News Release

200 years of intense agriculture helped waterhemp weed become a major pest

Peer-Reviewed Publication

American Association for the Advancement of Science (AAAS)

More than 200 years of modern agricultural expansion and intensification has driven the success of common waterhemp (Amaranthus tuberculatus), one of the most pervasive and damaging herbicide-resistant weed species in North America today. This plant’s expansion resulted from agricultural practices collectively imposing selective pressures on the weed seldom seen in the wild. Through a genomic evaluation of modern and historical samples of the plant, Julia Kreiner and colleagues reveal the human-driven genetic mutations that have made this plant so ubiquitous. These findings could be used to inform future weed management strategies. For more than two centuries, agricultural practices across North America have rapidly intensified, driving extreme environmental changes for many adjacent non-agricultural species, including soil disturbances, water and nutrient addition, and the application of chemical pesticides and herbicides. Some species like common waterhemp – a weed that can compete with important crops like soy and corn – have thrived in the face of these anthropogenic changes. Using genomic data from contemporary waterhemp plants and historical herbarium samples from museums collected between 1828-2011, Kreiner et al. illustrate how the unique environmental consequences of intensive agriculture have rapidly shaped modern waterhemp.
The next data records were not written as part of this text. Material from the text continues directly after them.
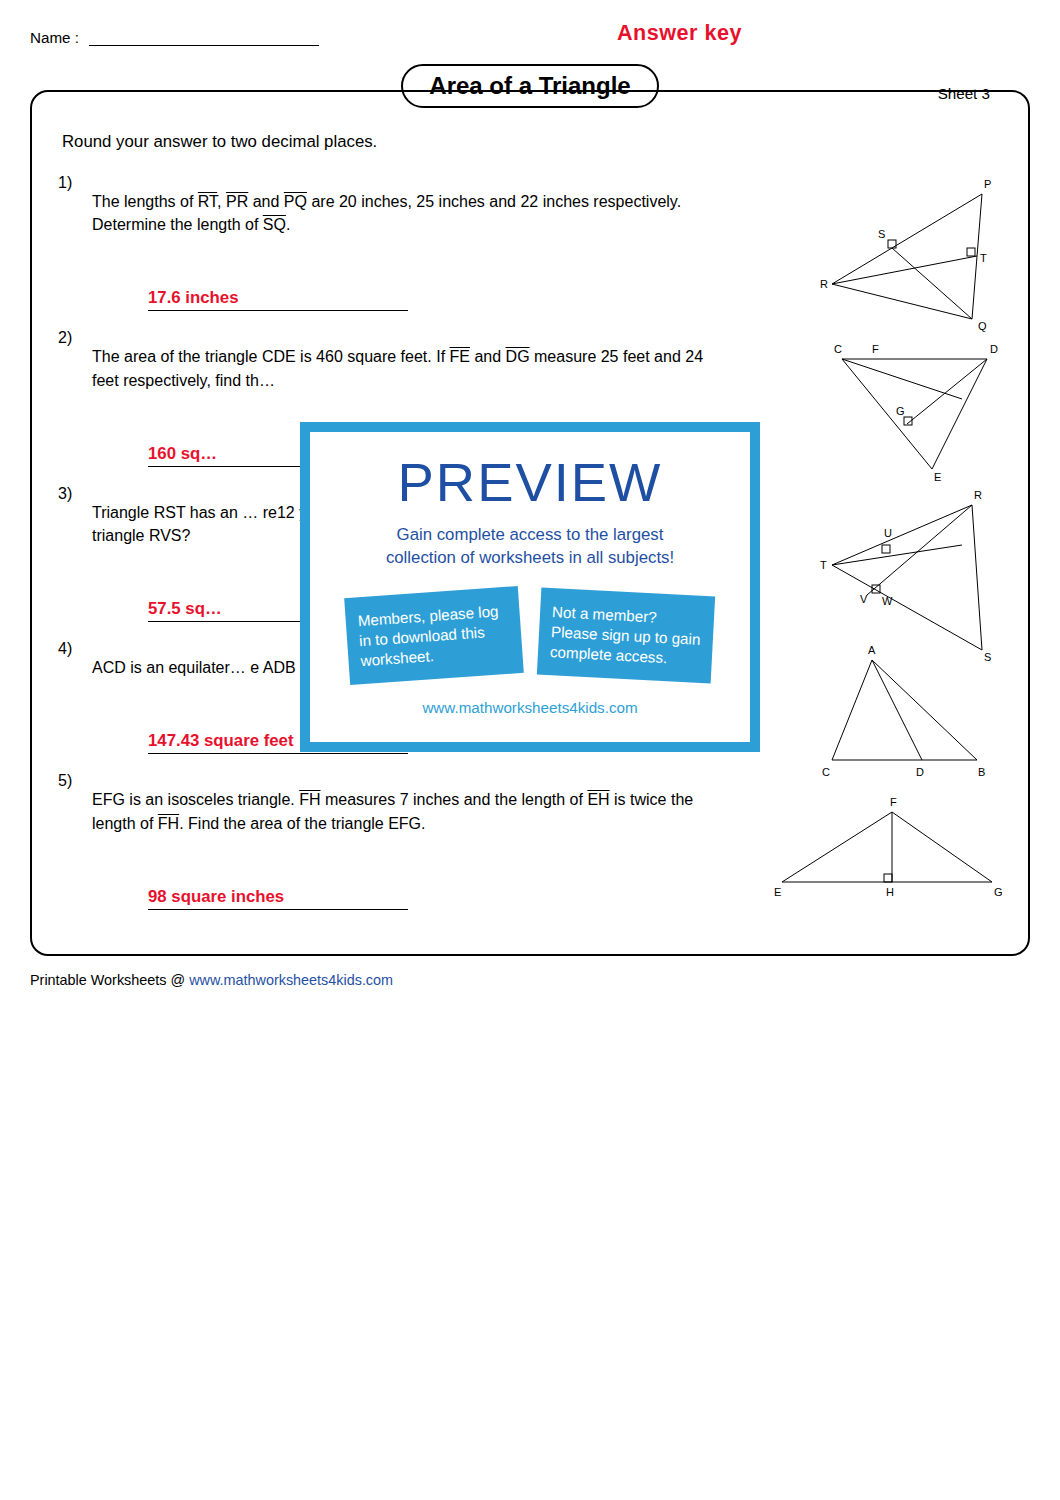Name : Answer key
Area of a Triangle Sheet 3
Round your answer to two decimal places.
1)
The lengths of RT, PR and PQ are 20 inches, 25 inches and 22 inches respectively. Determine the length of SQ.
P R Q S T
17.6 inches
2)
The area of the triangle CDE is 460 square feet. If FE and DG measure 25 feet and 24 feet respectively, find th…
C D E G F
160 sq…
3)
Triangle RST has an … re12 yards and 13 yards respectively. If the l… he area of the triangle RVS?
R T S U V W
57.5 sq…
4)
ACD is an equilater… e ADB is 50 square feet, determine the area…
A C D B
147.43 square feet
5)
EFG is an isosceles triangle. FH measures 7 inches and the length of EH is twice the length of FH. Find the area of the triangle EFG.
F E H G
98 square inches
PREVIEW
Gain complete access to the largest
collection of worksheets in all subjects!
Members, please log in to download this worksheet.
Not a member? Please sign up to gain complete access.
www.mathworksheets4kids.com
Printable Worksheets @ www.mathworksheets4kids.com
According to the findings, genetic changes associated with range expansion, growth, environmental tolerance, and herbicide resistance in this plant became notable in the 1960s and during the agricultural intensification of the “Green Revolution.” “Kreiner et al. show that waterhemp adapted to agricultural intensification through migration and selection of preexisting genetic variation, followed by the rapid evolution of resistance through new mutations,” write Katherine Waselkov and Kenneth Olsen in a related Perspective. “As industrial-scale agriculture becomes more mechanized and technology-driven, new selection pressures will spur the rise of new adaptations and weed species in crop fields."